On trouve une illustration microscopique de cette idée dans l’écosystème Farcaster. Ce protocole de média social stocke les publications, les likes, les abonnements et les profils dans un réseau centralisé décentralisé. Quand un utilisateur installe différentes applications construites sur ce protocole, ses données sociales les accompagnent. On observe déjà l’émergence de marchés sans interface sur Farcaster. Un exemple est Bountycaster, où les utilisateurs peuvent publier et découvrir des primes sur n’importe quel client Farcaster, en exploitant les données riches de réputation du réseau. Grâce à ces données sociales portables, on peut imaginer l’apparition de nouveaux marchés variés dans l’écosystème Farcaster, allant du marché des audits de contrats intelligents à celui des experts tirant parti du graphe de connexions et de la réputation de Farcaster.
3) Paiements
La facilitation des paiements est un élément fondamental des marchés modernes. Toutefois, en Web2, prendre en charge des paiements internationaux implique une intégration complexe entre différents systèmes locaux. Cela est particulièrement crucial pour les marchés numériques, où clients et fournisseurs sont souvent géographiquement éloignés. Par exemple, plus de 80 % des utilisateurs de YouTube vivent hors des États-Unis. Pour accepter les paiements dans la monnaie locale de chaque région, les plateformes doivent s’intégrer à des passerelles de paiement internationales. Cela aboutit souvent à la non-présence dans certaines zones périphériques, surtout pour les marchés naissants aux ressources limitées ou incapables de s’internationaliser.

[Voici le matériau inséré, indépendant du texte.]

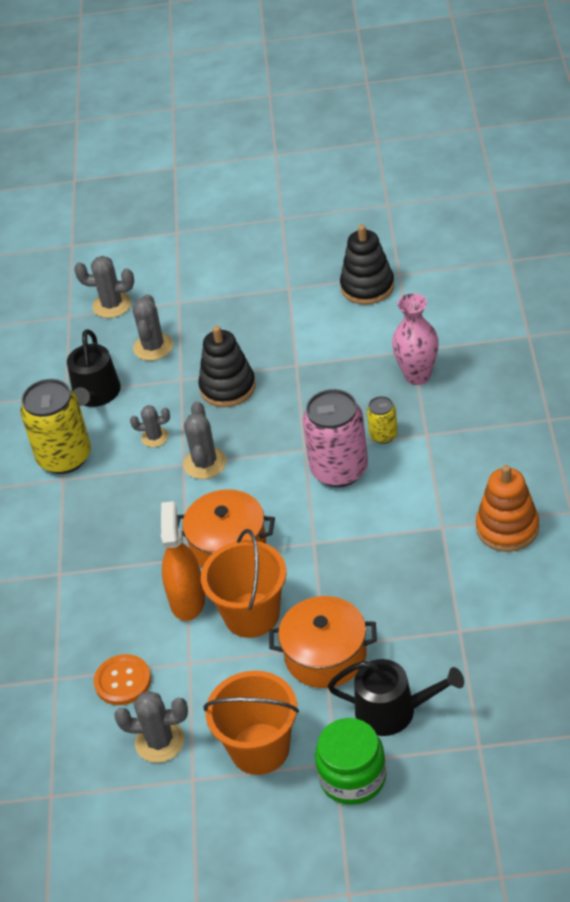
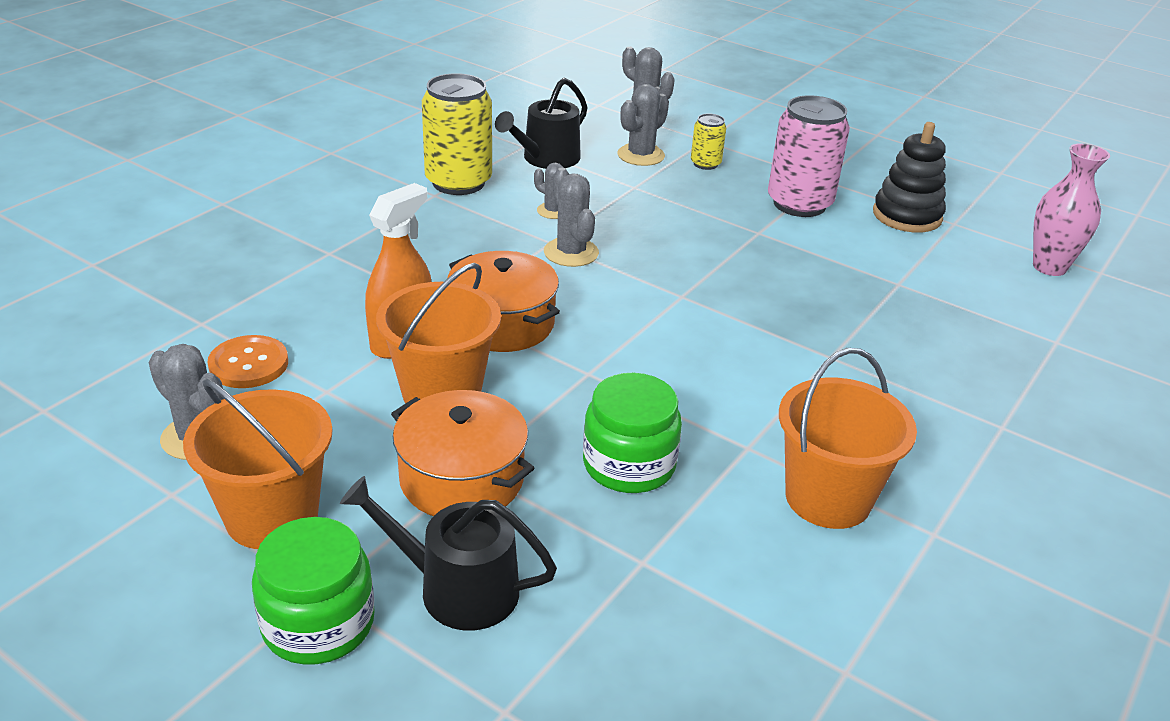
camera: 30 degrees right, 10 degrees down
(205, 463) = (571, 252): grey cactus -> grey cactus turned 60 degrees counterclockwise
(227, 387) = (669, 214): black stacking toy -> none
(339, 470) = (696, 331): pink can -> pink can (799, 204)
(383, 435) = (780, 331): yellow can -> yellow can (705, 164)
(393, 711) = (457, 589): black watering can -> black watering can turned 150 degrees clockwise
(396, 583) = (629, 464): none -> green jar
(417, 376) = (879, 306): pink vase -> pink vase (1049, 267)
(507, 528) = (828, 498): orange stacking toy -> orange bucket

Les cryptomonnaies, elles, fonctionnent dès l’origine à l’échelle internationale, permettant des transactions entre toute personne disposant d’un portefeuille crypto. Cela permet aux marchés aux ressources limitées d’avoir une portée mondiale dès le départ. Par exemple, j’ai récemment acheté un NFT sur bytexplorers, une communauté de données on-chain, qui me permet de poser des questions liées aux données à une communauté d’analystes. Les analystes ayant fourni la bonne réponse reçoivent une récompense en jeton, assurant des paiements fluides et une participation mondiale.
5. Les opportunités des marchés de la prochaine génération
Si j’ai retenu une leçon après des années d’investissement dans des start-ups de marché, c’est que les meilleures opportunités surgissent quand les créateurs exploitent de nouvelles technologies pour améliorer significativement l’expérience des utilisateurs. Chaque génération de bâtisseurs de marché a utilisé les technologies de son époque pour ouvrir des marchés auparavant impossibles.
Les cryptomonnaies incarnent la prochaine étape de cette évolution. En exploitant les incitations tokenisées pour la croissance, les nouveaux marchés peuvent se développer de manière bien plus efficace en capital. La réputation et l’historique sur chaîne réduisent les frais généraux pour tout opérateur de marché. Les paiements basés sur les cryptomonnaies permettent aux marchés de fonctionner sans friction à l’échelle internationale dès le lancement. L’ensemble de ces avantages ne se contente pas d’améliorer les marchés existants : ils rendront possibles de nouveaux marchés qui ne peuvent exister que sous cette nouvelle structure de coûts et ces nouvelles stratégies de croissance.